Text shown »
──────────
Automatic Backups and Database Recovery
Our AWS RDS instance is configured to create an automatic backup each day and can easily be restored through the AWS RDS console. Furthermore, the decision was made to keep the script which outputs a CSV file as a fail-safe, in the event that both the database and its backups cannot be recovered, the data can still be found in individual Jenkins jobs.
Part Two: Data Visualization
The main purpose of a data visualizer for the Bixby Load Test is to be able to see the behavior of the Bixby server’s performance overtime and to compare one specific branch with another.
In order to create an intuitive Bixby load tests visualizer, it should be interactive without overloading the user with controls.
The load test visualization must contain the following capabilities:
Each test must have its own graphs of three (CPU, network, memory), which totals to twelve graphs that would need to be accounted for
Bokeh is a free and open source data visualization python library, that was chosen as our weapon of choice to tackle this portion of the project due to its dedicated developers that are communicative on Bokeh forums. It also abstracts the process of serving Bokeh content, and does not require any HTML/CSS to display but uses objects that build upon one another to construct the graphs.
──────────
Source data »
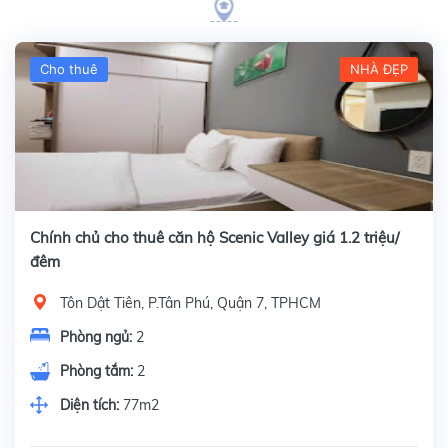
Cho thuê
NHÀ ĐẸP
Chính chủ cho thuê căn hộ Scenic Valley giá 1.2 triệu/
đêm
Tôn Dật Tiên, P.Tân Phú, Quận 7, TPHCM
Phòng ngủ:
2
Phòng tắm:
2
Diện tích:
77m2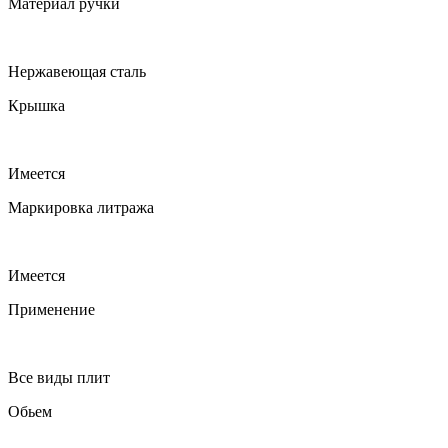
Материал ручки
Нержавеющая сталь
Крышка
Имеется
Маркировка литража
Имеется
Применение
Все виды плит
Обьем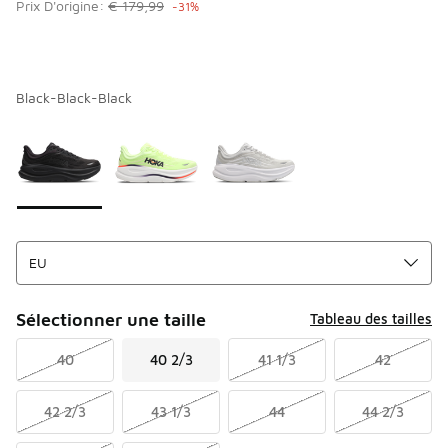
Prix D'origine:
€ 179,99
-31%
Black-Black-Black
Merci de sélectionner un style
*
Page 1 sur 1 affichant 1 à 3 des 3 couleurs.
Sélectionner une taille
Tableau des tailles
40
40 2/3
41 1/3
42
42 2/3
43 1/3
44
44 2/3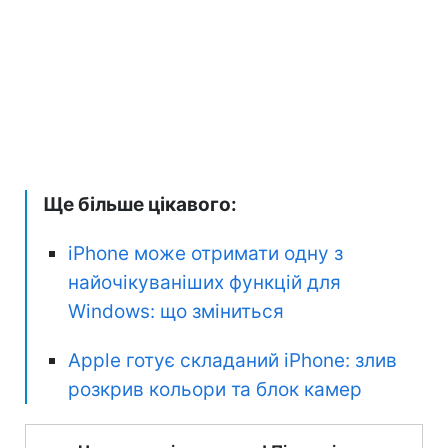
Ще більше цікавого:
iPhone може отримати одну з
найочікуваніших функцій для
Windows: що зміниться
Apple готує складаний iPhone: злив
розкрив кольори та блок камер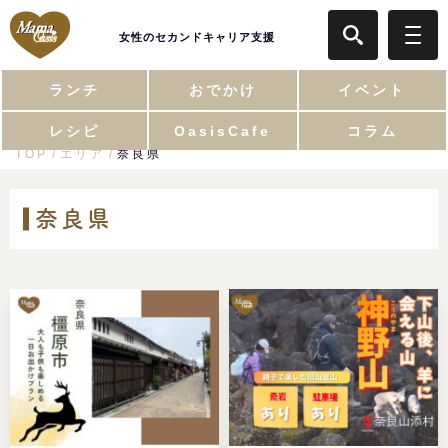
女性のセカンドキャリア支援
ランチ
おでかけ
イベント
レシピ
OasisCafe
コラム
TOP
エリア
奈良県
奈良県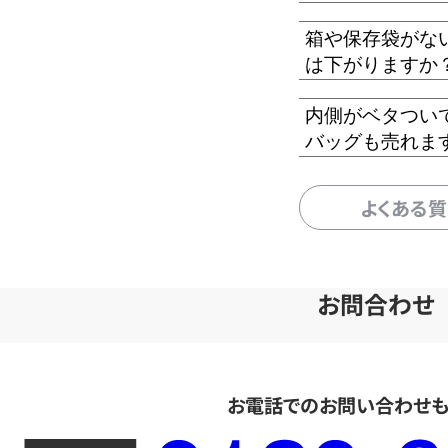
箱や保存袋がな
は下がりますか
内側がベタつい
バッグも売れま
よくある
お問合わせ
お電話でのお問い合わせ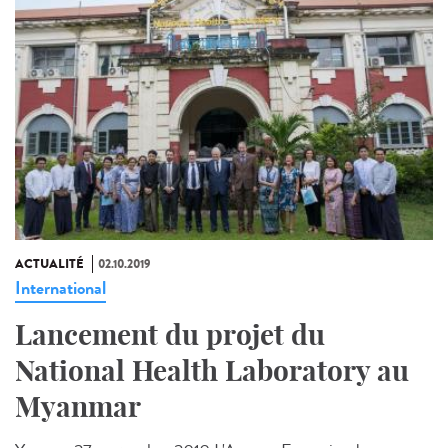
ACTUALITÉ
02.10.2019
International
Lancement du projet du
National Health Laboratory au
Myanmar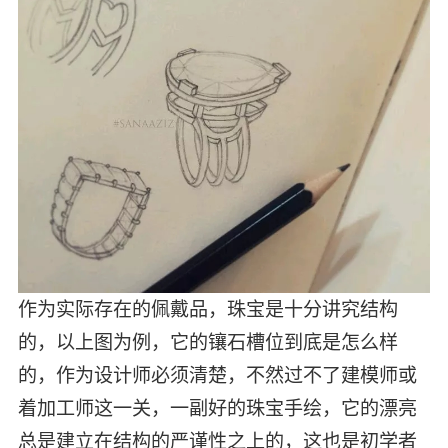
作为实际存在的佩戴品，珠宝是十分讲究结构
的，以上图为例，它的镶石槽位到底是怎么样
的，作为设计师必须清楚，不然过不了建模师或
着加工师这一关，一副好的珠宝手绘，它的漂亮
总是建立在结构的严谨性之上的，这也是初学者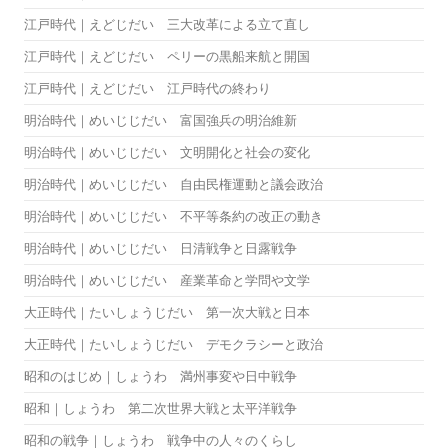
江戸時代｜えどじだい 三大改革による立て直し
江戸時代｜えどじだい ペリーの黒船来航と開国
江戸時代｜えどじだい 江戸時代の終わり
明治時代｜めいじじだい 富国強兵の明治維新
明治時代｜めいじじだい 文明開化と社会の変化
明治時代｜めいじじだい 自由民権運動と議会政治
明治時代｜めいじじだい 不平等条約の改正の動き
明治時代｜めいじじだい 日清戦争と日露戦争
明治時代｜めいじじだい 産業革命と学問や文学
大正時代｜たいしょうじだい 第一次大戦と日本
大正時代｜たいしょうじだい デモクラシーと政治
昭和のはじめ｜しょうわ 満州事変や日中戦争
昭和｜しょうわ 第二次世界大戦と太平洋戦争
昭和の戦争｜しょうわ 戦争中の人々のくらし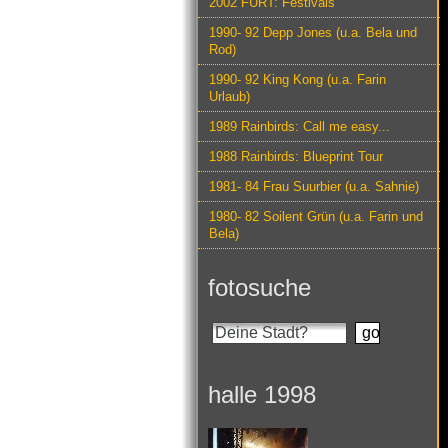
2002 FURT: Festivals
1990- 92 Depp Jones (u.a. Bela und
Rod)
1990- 92 King Kong (u.a. Farin
Urlaub)
1989 Rainbirds: Call me easy...
1988 Rainbirds: Blueprint Tour
1981- 84 Frau Suurbier (u.a. Sahnie)
1980- 82 Soilent Grün (u.a. Farin und
Bela)
fotosuche
halle 1998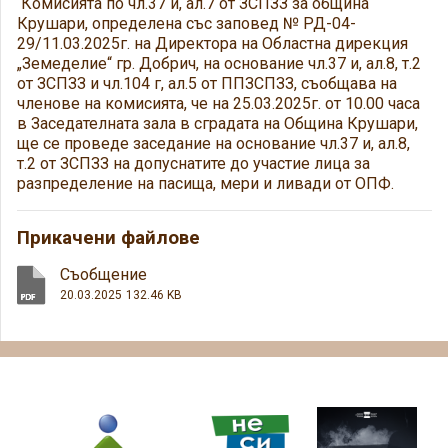
Комисията по чл.37 и, ал.7 от ЗСПЗЗ за община
Крушари, определена със заповед № РД-04-
29/11.03.2025г. на Директора на Областна дирекция
„Земеделие“ гр. Добрич, на основание чл.37 и, ал.8, т.2
от
ЗСПЗЗ и чл.104 г, ал.5
от ППЗСПЗЗ, съобщава на
членове на комисията, че на 25.03.2025г. от 10.00 часа
в Заседателната зала в сградата на Община Крушари,
ще се проведе заседание на основание
чл.37 и, ал.8,
т.2 от
ЗСПЗЗ
на допуснатите до участие лица за
разпределение на пасища, мери и ливади от ОПФ.
Прикачени файлове
Съобщение
20.03.2025
132.46 KB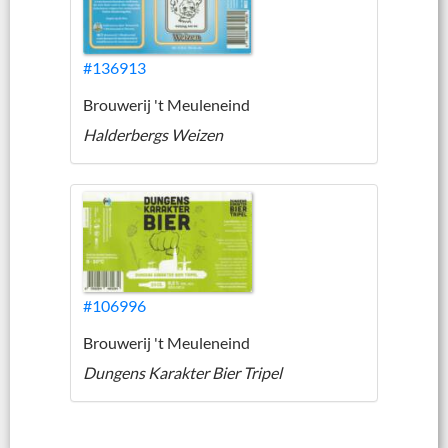
#136913
Brouwerij 't Meuleneind
Halderbergs Weizen
#106996
Brouwerij 't Meuleneind
Dungens Karakter Bier Tripel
──────────
Work task » Continue the write-up on visualizing Bixby load test results from where it stops, starting after its last sentence.

Result of the task »
Pandas and NumPy were two Python packages that were heavily utilized along with Bokeh to read files and databases, as well as grouping attributes of the database for analysis.
The resulting data visualization is hosted on an internal webpage, called the Bixby Load Test Dashboard, as shown above.
Detecting Failure and Restarting Host
Since the Bixby visualization dashboard is hosted on its own VM, sysctl is used to monitor the Bokeh server and will kill and restart the program if any anomaly is detected. Additionally, a crontab file is created to check whether new changes have been made in the data visualization repository, and automatically pulls all changes to the host and restarts the dashboard.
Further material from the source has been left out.